--- BEGIN ---
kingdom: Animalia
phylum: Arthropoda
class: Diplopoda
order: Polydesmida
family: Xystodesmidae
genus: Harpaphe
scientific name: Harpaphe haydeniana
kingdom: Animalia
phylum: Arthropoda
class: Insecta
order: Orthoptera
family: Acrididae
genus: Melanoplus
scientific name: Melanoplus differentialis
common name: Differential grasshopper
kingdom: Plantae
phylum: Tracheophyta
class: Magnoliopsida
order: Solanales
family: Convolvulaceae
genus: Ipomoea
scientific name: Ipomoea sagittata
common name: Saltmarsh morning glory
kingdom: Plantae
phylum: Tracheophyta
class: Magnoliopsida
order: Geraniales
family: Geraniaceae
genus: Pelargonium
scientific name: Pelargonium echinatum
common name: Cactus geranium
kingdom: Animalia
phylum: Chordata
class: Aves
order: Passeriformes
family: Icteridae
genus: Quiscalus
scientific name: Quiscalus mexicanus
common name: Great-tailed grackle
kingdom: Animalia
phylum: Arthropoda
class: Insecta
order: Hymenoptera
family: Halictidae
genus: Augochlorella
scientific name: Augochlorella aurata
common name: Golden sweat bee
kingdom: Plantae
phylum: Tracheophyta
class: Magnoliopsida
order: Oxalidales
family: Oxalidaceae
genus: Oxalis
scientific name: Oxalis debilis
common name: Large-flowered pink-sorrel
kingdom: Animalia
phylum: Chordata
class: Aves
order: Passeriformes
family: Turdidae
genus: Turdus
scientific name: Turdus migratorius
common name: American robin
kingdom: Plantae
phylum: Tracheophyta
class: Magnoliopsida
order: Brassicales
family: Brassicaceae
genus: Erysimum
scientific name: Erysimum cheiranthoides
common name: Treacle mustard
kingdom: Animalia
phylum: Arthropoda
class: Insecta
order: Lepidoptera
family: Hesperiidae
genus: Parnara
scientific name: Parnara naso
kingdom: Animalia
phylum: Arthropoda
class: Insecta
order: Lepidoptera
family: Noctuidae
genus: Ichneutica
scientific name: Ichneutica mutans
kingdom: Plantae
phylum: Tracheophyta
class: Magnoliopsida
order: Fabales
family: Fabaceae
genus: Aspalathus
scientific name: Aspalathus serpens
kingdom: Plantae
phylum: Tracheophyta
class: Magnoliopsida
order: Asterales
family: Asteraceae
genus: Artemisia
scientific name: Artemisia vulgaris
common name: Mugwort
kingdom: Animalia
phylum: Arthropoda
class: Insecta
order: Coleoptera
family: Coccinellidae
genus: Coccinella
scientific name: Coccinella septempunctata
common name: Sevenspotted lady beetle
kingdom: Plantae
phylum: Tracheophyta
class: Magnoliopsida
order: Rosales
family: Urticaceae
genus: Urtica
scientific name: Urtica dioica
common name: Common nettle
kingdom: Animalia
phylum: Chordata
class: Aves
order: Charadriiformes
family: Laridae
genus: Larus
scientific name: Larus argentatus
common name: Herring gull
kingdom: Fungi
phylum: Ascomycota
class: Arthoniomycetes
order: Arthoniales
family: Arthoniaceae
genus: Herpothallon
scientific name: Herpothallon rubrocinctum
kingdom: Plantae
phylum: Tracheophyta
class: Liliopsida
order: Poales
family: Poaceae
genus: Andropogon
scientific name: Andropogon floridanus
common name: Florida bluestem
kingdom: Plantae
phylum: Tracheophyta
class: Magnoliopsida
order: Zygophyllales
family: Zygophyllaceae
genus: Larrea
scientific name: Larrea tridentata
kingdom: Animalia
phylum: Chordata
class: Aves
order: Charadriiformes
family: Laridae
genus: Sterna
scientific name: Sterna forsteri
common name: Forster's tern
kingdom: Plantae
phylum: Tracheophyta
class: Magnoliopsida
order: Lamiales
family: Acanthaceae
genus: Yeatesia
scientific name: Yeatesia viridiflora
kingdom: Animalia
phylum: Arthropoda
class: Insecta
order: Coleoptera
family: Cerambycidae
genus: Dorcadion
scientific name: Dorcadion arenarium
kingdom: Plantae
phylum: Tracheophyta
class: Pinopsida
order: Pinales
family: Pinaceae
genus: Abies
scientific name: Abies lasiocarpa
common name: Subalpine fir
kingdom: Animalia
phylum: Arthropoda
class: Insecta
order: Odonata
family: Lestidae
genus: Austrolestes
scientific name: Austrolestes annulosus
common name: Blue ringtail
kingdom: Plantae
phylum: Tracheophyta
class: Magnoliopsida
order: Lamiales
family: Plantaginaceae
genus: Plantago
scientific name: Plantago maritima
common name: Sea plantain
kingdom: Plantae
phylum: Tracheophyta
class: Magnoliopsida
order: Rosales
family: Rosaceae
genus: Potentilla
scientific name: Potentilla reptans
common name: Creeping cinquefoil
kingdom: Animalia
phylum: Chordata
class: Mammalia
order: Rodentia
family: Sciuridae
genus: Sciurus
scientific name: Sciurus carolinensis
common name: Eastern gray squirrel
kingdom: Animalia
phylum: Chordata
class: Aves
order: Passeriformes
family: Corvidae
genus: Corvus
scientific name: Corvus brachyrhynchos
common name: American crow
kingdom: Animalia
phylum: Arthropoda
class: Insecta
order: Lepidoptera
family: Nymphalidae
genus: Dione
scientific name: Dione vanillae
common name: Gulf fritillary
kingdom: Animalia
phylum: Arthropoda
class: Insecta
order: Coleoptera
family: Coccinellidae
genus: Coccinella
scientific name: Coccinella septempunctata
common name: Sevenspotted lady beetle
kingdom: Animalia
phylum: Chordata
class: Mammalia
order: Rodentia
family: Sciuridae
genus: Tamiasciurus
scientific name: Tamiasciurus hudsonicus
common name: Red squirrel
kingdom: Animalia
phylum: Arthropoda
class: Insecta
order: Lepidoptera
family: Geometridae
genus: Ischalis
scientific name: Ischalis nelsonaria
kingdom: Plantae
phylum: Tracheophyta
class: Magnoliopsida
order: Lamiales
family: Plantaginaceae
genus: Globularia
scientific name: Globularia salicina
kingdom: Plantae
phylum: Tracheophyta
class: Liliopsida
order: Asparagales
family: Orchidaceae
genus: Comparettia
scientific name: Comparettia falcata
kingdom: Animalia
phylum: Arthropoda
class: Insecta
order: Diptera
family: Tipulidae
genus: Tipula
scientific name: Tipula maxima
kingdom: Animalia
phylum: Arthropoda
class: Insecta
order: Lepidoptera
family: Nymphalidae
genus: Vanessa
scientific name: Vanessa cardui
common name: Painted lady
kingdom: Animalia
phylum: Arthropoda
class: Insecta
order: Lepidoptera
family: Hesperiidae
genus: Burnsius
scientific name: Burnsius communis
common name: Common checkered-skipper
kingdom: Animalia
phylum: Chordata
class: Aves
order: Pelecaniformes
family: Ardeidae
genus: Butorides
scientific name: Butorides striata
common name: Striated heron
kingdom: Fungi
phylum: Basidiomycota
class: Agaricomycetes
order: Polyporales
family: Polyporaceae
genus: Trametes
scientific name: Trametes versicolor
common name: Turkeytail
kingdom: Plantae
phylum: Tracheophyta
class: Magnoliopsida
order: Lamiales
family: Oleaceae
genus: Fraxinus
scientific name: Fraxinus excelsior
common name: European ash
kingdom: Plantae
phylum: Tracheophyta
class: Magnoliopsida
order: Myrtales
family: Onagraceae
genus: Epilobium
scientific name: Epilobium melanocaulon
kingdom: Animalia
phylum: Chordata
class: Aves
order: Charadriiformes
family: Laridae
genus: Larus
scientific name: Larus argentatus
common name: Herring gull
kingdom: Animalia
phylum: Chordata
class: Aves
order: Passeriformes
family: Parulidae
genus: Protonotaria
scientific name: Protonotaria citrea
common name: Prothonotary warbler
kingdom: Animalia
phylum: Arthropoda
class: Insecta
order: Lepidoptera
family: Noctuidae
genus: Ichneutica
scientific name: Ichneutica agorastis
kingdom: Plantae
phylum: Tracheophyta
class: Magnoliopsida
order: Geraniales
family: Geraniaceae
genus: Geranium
--- END ---
WHAT YOU HAVE TO DO → Render the lines starting at the one containing "common name: Painted lady" and ending at the one containing "genus: Butorides" as a numbered list, with blank lines left out.

WRITTEN SOLUTION →
1. common name: Painted lady
2. kingdom: Animalia
3. phylum: Arthropoda
4. class: Insecta
5. order: Lepidoptera
6. family: Hesperiidae
7. genus: Burnsius
8. scientific name: Burnsius communis
9. common name: Common checkered-skipper
10. kingdom: Animalia
11. phylum: Chordata
12. class: Aves
13. order: Pelecaniformes
14. family: Ardeidae
15. genus: Butorides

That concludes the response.